I just did a regex search across all the js files for /var(.*)[^\w]Module[^\w]/ and didn't see anything. Maybe I missed the var declaration though?
Comment 10 William Furr 2019-10-02 11:20:43 PDT
Looks like Keep, Canvas, etc. are all using the "window.Module" form or an equivalent.

I had an internal demo that I thought had "var Module = { stuff }" at the top, but I was looking at the wrong file.  When I test that version in Safari, the Emscripten Module loads correctly.

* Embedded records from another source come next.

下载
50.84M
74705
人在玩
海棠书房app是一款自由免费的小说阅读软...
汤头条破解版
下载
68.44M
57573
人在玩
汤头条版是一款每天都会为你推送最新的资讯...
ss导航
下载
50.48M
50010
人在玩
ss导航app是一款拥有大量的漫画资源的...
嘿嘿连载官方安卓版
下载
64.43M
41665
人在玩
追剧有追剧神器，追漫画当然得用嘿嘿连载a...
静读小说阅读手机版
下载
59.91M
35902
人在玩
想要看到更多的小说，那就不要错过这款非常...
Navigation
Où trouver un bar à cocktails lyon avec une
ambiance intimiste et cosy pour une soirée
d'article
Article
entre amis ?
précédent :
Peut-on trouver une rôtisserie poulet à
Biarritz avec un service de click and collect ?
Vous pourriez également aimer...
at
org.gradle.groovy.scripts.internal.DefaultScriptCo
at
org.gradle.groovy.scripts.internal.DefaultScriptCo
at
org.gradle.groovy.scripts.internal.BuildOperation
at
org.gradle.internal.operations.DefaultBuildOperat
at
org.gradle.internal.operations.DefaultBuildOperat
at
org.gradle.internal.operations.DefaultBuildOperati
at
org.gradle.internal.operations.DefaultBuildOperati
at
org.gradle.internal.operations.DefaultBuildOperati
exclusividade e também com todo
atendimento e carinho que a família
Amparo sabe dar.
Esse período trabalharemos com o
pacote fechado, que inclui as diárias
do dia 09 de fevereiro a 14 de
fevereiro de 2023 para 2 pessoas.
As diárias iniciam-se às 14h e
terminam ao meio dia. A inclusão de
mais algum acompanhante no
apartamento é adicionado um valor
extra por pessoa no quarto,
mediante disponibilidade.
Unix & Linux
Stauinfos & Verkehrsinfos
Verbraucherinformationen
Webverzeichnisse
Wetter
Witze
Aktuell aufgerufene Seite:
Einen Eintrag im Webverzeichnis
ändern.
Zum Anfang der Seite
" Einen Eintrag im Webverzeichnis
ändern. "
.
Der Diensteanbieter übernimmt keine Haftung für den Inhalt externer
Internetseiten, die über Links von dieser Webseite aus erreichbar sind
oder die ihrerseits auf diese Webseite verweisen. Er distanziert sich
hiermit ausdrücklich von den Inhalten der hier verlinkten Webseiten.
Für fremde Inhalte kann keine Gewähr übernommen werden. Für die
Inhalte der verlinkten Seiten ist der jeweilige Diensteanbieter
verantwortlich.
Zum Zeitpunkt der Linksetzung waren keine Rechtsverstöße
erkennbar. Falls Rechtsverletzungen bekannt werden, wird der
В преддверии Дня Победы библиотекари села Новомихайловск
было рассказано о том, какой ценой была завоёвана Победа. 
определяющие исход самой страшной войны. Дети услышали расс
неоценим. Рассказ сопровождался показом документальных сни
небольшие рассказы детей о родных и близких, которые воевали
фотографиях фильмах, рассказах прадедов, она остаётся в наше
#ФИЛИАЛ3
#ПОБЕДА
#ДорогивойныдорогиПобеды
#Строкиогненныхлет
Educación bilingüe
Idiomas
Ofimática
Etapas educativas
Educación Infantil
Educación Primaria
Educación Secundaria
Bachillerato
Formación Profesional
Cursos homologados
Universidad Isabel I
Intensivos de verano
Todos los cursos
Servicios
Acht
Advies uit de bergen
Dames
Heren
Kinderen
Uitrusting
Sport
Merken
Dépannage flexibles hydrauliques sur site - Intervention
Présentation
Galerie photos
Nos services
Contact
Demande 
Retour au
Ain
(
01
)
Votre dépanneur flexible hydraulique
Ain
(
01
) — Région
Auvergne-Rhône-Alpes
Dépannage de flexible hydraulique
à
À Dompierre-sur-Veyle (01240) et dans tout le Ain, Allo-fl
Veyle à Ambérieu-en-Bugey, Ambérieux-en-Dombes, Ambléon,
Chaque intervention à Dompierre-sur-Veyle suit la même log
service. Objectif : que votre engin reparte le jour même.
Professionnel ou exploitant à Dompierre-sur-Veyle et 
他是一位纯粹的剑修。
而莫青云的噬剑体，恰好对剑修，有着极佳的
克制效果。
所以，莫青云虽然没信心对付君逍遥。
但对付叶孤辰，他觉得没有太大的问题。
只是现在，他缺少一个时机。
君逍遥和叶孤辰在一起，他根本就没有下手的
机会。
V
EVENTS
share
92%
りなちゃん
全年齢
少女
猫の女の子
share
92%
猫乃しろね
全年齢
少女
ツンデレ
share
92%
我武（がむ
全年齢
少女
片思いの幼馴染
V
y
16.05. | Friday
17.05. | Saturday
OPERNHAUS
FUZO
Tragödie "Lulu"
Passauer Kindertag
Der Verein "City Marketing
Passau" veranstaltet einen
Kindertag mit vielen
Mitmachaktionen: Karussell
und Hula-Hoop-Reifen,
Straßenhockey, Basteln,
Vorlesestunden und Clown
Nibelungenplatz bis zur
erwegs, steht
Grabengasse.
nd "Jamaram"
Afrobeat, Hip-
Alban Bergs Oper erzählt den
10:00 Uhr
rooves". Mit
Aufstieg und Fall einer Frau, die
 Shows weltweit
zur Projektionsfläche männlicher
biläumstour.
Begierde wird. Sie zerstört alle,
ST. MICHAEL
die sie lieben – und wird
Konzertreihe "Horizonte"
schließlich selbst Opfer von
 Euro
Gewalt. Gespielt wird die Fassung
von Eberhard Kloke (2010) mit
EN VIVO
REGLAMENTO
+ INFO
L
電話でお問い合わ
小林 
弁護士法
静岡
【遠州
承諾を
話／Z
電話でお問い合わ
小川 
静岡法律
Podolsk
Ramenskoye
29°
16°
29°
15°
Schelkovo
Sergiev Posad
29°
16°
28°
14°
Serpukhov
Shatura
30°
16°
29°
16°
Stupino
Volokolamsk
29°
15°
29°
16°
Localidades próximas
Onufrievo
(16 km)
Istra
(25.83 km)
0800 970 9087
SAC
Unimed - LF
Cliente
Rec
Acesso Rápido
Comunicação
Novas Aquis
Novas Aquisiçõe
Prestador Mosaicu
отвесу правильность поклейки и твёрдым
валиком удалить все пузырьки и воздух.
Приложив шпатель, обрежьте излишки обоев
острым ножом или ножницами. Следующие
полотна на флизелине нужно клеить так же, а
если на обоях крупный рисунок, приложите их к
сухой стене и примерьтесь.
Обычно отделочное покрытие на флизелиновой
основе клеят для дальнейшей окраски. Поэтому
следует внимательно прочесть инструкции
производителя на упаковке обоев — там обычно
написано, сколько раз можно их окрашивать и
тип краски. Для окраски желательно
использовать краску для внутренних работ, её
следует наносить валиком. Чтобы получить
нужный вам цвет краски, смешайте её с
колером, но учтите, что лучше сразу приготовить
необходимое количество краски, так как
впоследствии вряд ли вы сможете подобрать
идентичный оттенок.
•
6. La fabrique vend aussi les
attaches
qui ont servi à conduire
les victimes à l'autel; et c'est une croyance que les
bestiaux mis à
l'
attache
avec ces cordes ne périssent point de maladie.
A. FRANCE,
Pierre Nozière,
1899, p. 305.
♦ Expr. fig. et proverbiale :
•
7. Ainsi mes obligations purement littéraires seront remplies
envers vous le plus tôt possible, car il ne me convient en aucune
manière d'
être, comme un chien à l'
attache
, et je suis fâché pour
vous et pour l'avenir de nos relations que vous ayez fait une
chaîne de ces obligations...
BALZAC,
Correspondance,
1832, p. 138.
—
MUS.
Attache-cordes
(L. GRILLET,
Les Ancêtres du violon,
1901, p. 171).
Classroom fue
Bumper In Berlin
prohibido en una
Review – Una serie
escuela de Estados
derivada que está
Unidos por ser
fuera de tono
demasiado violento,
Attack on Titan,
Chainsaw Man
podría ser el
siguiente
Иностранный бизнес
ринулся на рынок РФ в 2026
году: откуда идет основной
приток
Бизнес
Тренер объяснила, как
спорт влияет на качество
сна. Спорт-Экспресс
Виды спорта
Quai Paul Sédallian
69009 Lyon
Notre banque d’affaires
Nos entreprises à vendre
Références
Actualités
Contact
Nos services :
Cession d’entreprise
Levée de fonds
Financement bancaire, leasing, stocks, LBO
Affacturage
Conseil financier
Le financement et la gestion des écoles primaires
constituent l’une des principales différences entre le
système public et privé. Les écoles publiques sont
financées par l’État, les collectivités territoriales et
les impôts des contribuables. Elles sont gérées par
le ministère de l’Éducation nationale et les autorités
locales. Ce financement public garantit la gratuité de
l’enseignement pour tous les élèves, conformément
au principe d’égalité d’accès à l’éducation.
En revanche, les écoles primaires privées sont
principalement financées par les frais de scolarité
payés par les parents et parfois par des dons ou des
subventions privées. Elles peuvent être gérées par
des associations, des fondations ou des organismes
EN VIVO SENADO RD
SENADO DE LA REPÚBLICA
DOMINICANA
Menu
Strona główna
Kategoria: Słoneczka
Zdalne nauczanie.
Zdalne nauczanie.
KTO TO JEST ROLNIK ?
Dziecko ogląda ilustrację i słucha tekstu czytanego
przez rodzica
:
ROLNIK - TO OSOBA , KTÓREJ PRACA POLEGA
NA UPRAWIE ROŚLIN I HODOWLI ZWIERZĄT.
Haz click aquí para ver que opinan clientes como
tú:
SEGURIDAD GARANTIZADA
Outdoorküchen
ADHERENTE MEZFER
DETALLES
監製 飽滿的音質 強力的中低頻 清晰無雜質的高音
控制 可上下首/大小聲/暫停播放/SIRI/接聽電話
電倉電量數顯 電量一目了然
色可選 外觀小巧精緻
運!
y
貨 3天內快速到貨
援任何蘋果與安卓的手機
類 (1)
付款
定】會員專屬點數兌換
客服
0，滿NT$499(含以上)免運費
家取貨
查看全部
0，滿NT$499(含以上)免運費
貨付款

I will see about getting workarounds into Keep, Canvas, etc.  Is there a timeline for this fix showing up in a new version of Safari?
Comment 11 William Furr 2019-10-02 11:21:01 PDT
Thank you for your help, Keith and Alon.
Comment 12 Keith Miller 2019-10-02 11:24:32 PDT
(In reply to William Furr from comment #10)
> Looks like Keep, Canvas, etc. are all using the "window.Module" form or an
> equivalent.
> 
> I had an internal demo that I thought had "var Module = { stuff }" at the
> top, but I was looking at the wrong file.  When I test that version in
> Safari, the Emscripten Module loads correctly.
> 
> I will see about getting workarounds into Keep, Canvas, etc.  Is there a
> timeline for this fix showing up in a new version of Safari?

Great, I'm glad this was worked out! Thanks again for working around our bug and again sorry for the inconvenience...

Unfortunately, Apple has a policy prohibiting comments on future product releases, so I can't give you a timeline for when/if a fix will ship. :(
Comment 13 William Furr 2019-10-22 07:57:25 PDT
Still present in Safari Version 13.0.2 (14608.2.40.1.2).